━━ SUPPLIED MATERIAL ━━
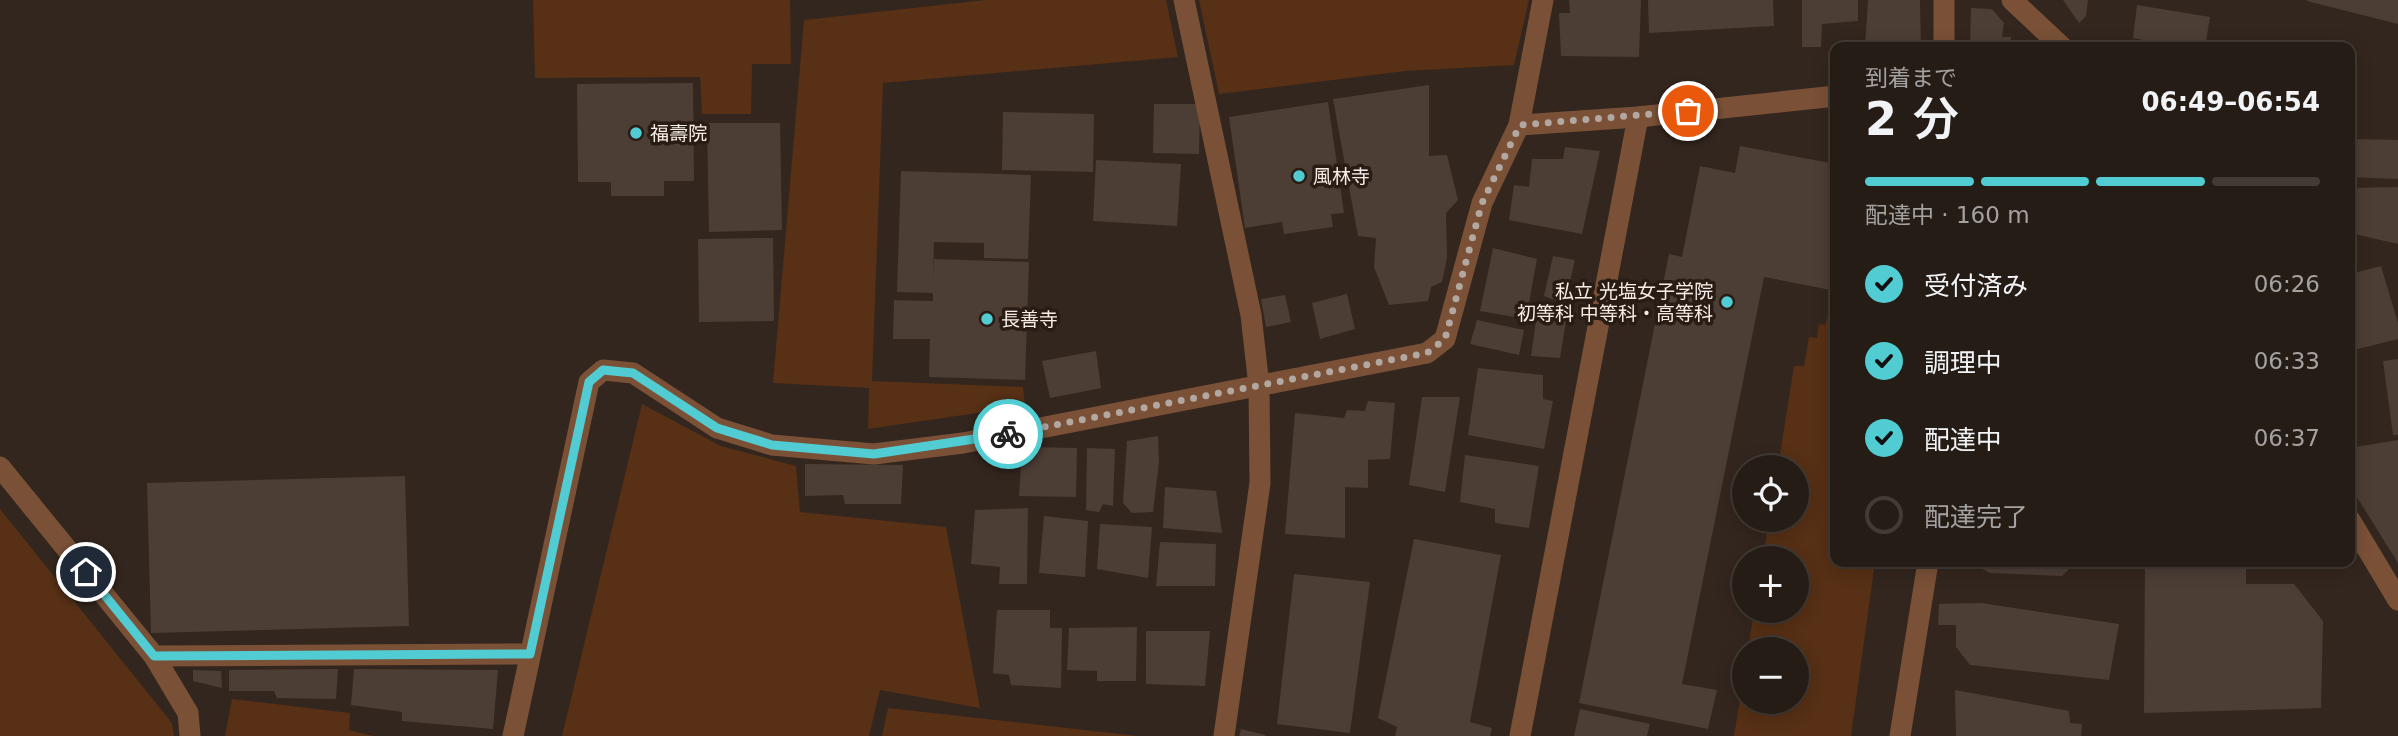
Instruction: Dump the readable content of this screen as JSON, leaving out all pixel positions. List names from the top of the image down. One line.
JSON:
━━━
━━ SUPPLIED MATERIAL ━━
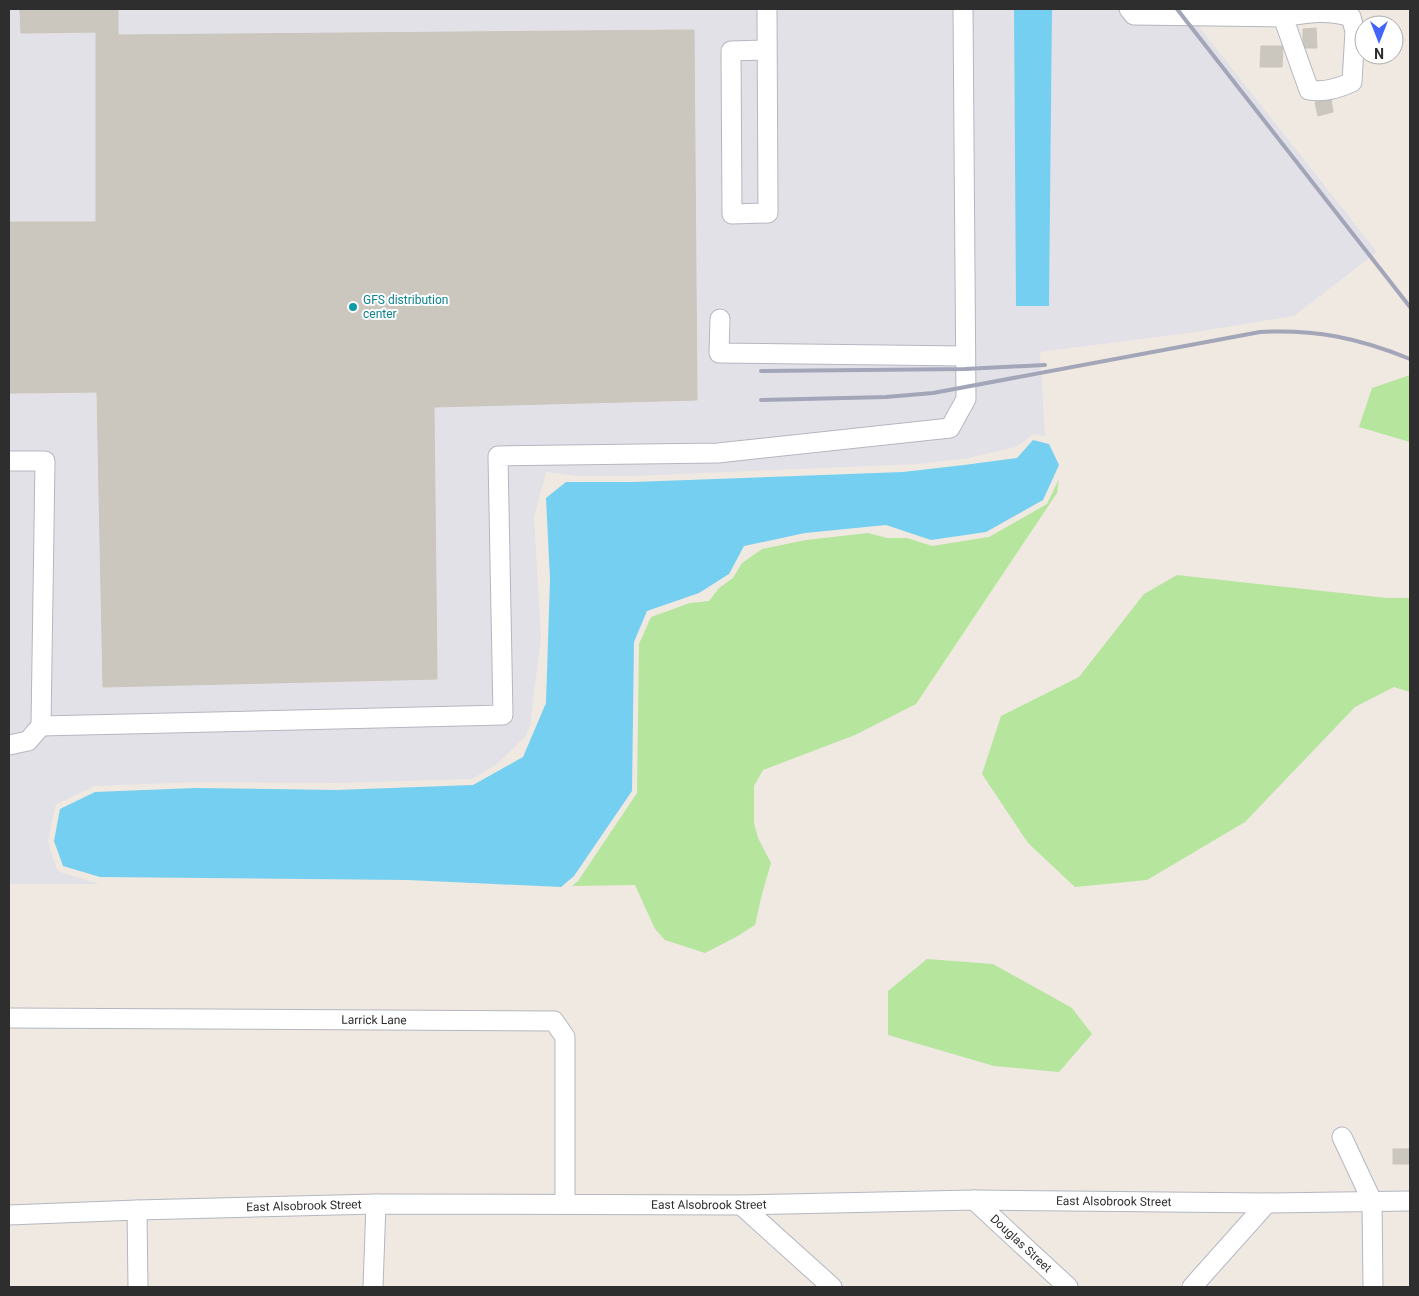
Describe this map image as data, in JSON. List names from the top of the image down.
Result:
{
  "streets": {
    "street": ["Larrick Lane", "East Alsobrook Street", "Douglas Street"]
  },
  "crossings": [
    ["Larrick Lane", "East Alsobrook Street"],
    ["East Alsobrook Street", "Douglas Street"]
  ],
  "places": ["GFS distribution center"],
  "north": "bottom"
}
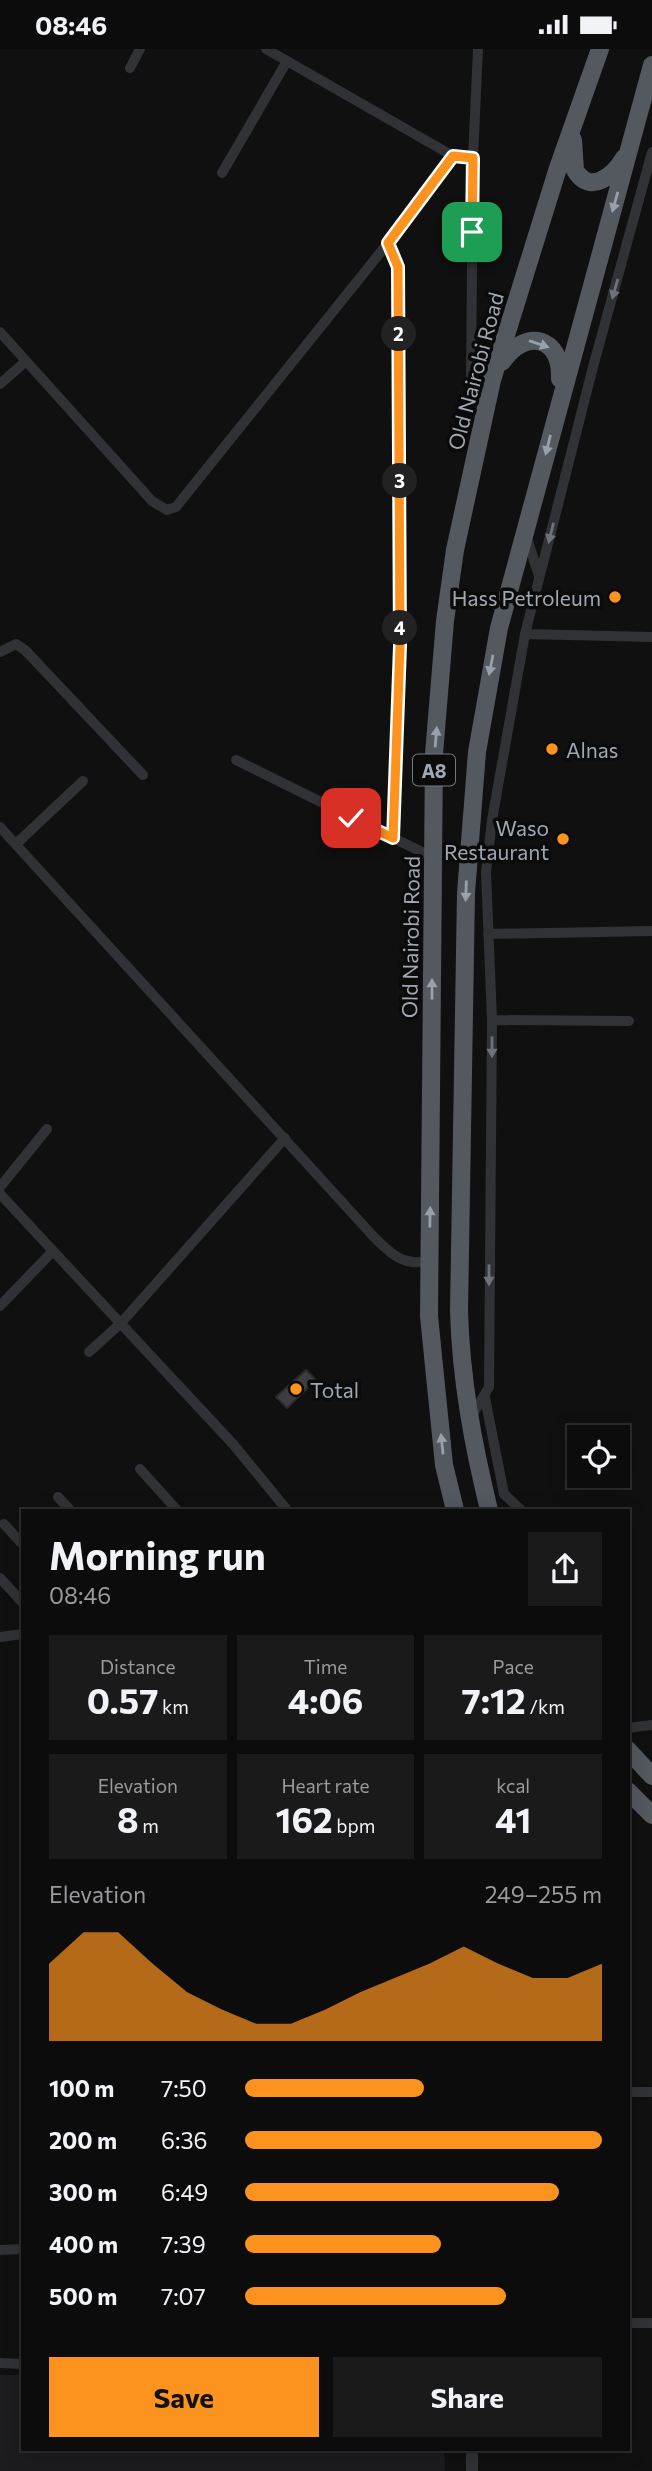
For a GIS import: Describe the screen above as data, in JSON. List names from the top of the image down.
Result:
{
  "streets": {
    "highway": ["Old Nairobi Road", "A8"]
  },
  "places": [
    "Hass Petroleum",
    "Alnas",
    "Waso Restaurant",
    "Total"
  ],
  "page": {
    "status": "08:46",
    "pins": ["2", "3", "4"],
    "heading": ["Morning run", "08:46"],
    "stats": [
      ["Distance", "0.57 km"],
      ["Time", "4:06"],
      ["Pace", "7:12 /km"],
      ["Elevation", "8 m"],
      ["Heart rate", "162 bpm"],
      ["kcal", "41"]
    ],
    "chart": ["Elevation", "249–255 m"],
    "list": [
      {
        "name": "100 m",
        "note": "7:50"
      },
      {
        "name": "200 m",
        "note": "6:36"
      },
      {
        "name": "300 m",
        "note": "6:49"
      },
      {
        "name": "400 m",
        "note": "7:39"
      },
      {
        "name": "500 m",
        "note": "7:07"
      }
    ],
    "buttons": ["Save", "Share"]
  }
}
━━━
:: ASSIGNMENT ::
Once you have checked the entries above, say how many lines include the word "data", and nothing beyond the number.

:: SOLUTION TO THIS TASK ::
2